Yo en pie sobre la oscilante embarcación y ella sentada inmóvil, mientras con las manos se protegía del choque de las ramitas de los sauces. De nuevo veía el agua de color pardo dorado bajo el dosel de verde translúcido, y la orilla herbosa tenía un tono de esmeralda. Otra vez parecía estar sentado con ella a la fresca sombra. Rodeados por los infinitos ruidos de la naturaleza los dos solos; en tanto que ella, olvidados tal vez los convencionalismos en que se había educado, me refería, con la mayor naturalidad, su nueva vida, en la que tan sola se sentía. Y, en tono triste, me hizo sentir cómo en aquella espaciosa casa todos sus habitantes se veían aislados por la magnificencia de su padre y de ella misma. Que, allí, la simpatía y la confianza no tenían ningún altar y que incluso el rostro de su padre le parecía tan distante como la antigua vida moral que había llevado. Una vez más, el buen juicio de mi virilidad y la experiencia de mis años se pusieron a los pies de la joven. Pero nunca existe el descanso perfecto, porque, de pronto, las puertas del sueño fueron abiertas de par en par y mis oídos atendieron al ruido que acababa de molestarme, demasiado continuo e insistente para que no se le hiciese caso. Detrás de él había alguna inteligencia activa. Instintivamente miré el reloj; eran las tres de la mañana y ya en el cielo empezaba a descubrirse algún leve resplandor de la aurora. Era evidente que la llamada resonaba en la puerta principal de nuestra propia casa y también que nadie estaba despierto para atender a ella. Me puse la bata y las zapatillas y me fui allá. Al abrir la puerta vi a un elegante lacayo, una de cuyas manos oprimía sin cesar el timbre eléctrico mientras la otra golpeaba el aldabón. En cuanto me vio, cesó el ruido. Dirigió una de sus manos instintivamente a la visera de la gorra y con la otra golpeaba el aldabón. En cuanto me vio, cesó el ruido. Dirigió una de sus manos instintivamente a la visera de la gorra y con la otra me entregó una carta. Ante la puerta vi un elegante automóvil y a un policía con su farol nocturno aún encendido, en el cinturón, que acudió atraído por el ruido.
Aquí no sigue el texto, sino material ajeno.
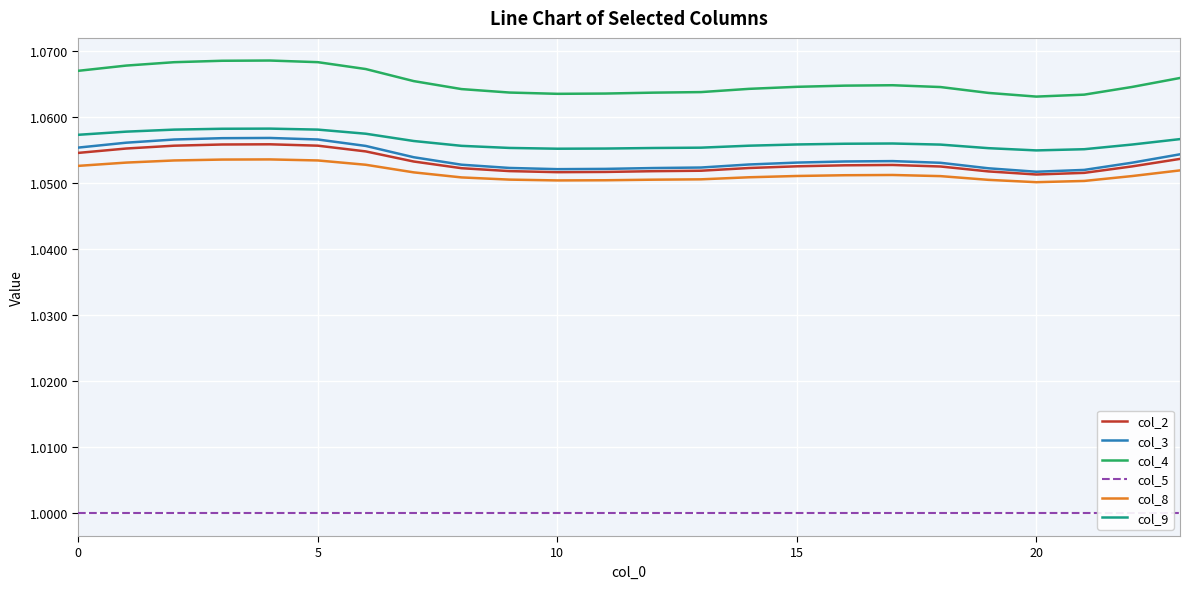

Which series has the largest total across all categories?

col_4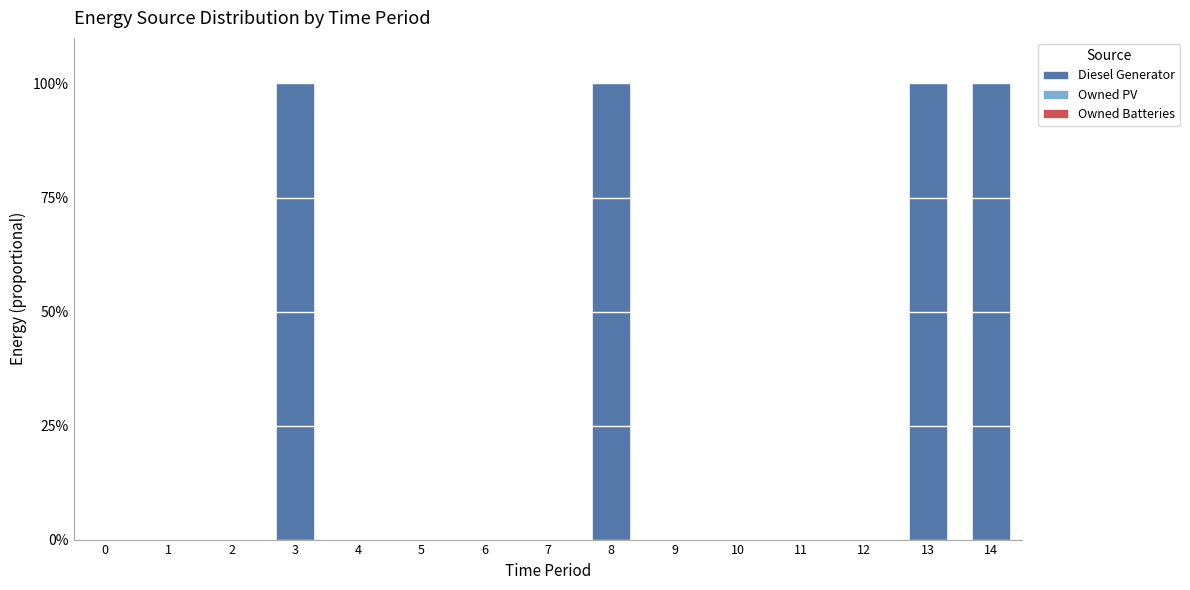

Reading left to right, extract all data points from this chart.

0=0	1=0	2=0	3=100	4=0	5=0	6=0	7=0	8=100	9=0	10=0	11=0	12=0	13=100	14=100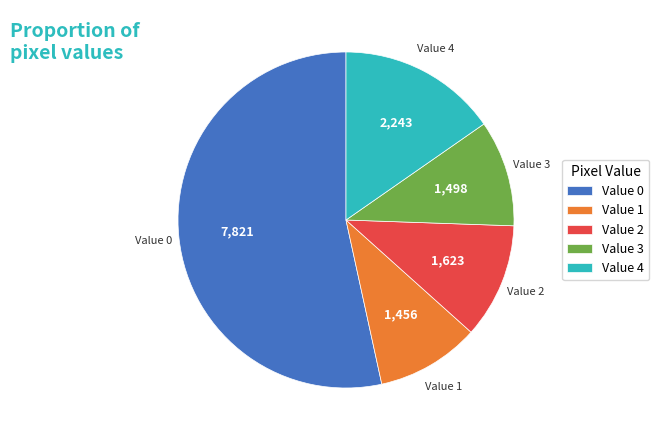

What is the ratio of the value at Value 3 to the value at Value 1?

1.0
—Dispénseme el señor por haberle molestado, pero tenía órdenes muy estrictas. Además, me dijeron que no perdiese un momento y que no dejara de llamar hasta que acudiese alguien. ¿Vive aquí el señor Malcolm Ross?

—Yo soy el señor Malcolm Ross.

—En tal caso, señor, la carta y el automóvil son para usted.

Con extraña curiosidad tomé la carta que me entregaban. En mi calidad de abogado tuve desde luego extraños casos, pero nunca me ocurrió ninguno como aquél. Retrocedí al recibidor entornando la puerta y encendí la luz eléctrica.

La carta era de letra femenina y, sin dirección alguna, empezaba así:

«Dijo usted que me ayudaría con gusto en caso necesario y estoy persuadida de que habló sinceramente. Antes de lo que esperaba ha llegado esta ocasión. Me encuentro en una situación muy desagradable y no sé a quién llamar ni de qué valerme. Temo que han querido asesinar a mi padre; aunque, gracias a Dios, aún vive, pese a hallarse sin sentido. He llamado a los médicos y a la policía, pero no tengo a nadie en quien confiar. Si le es posible venga inmediatamente y perdóneme, si puede. Supongo que más adelante comprenderá la razón de que le haya pedido este favor, pero ahora no soy capaz de reflexionar. Venga. Venga en seguida.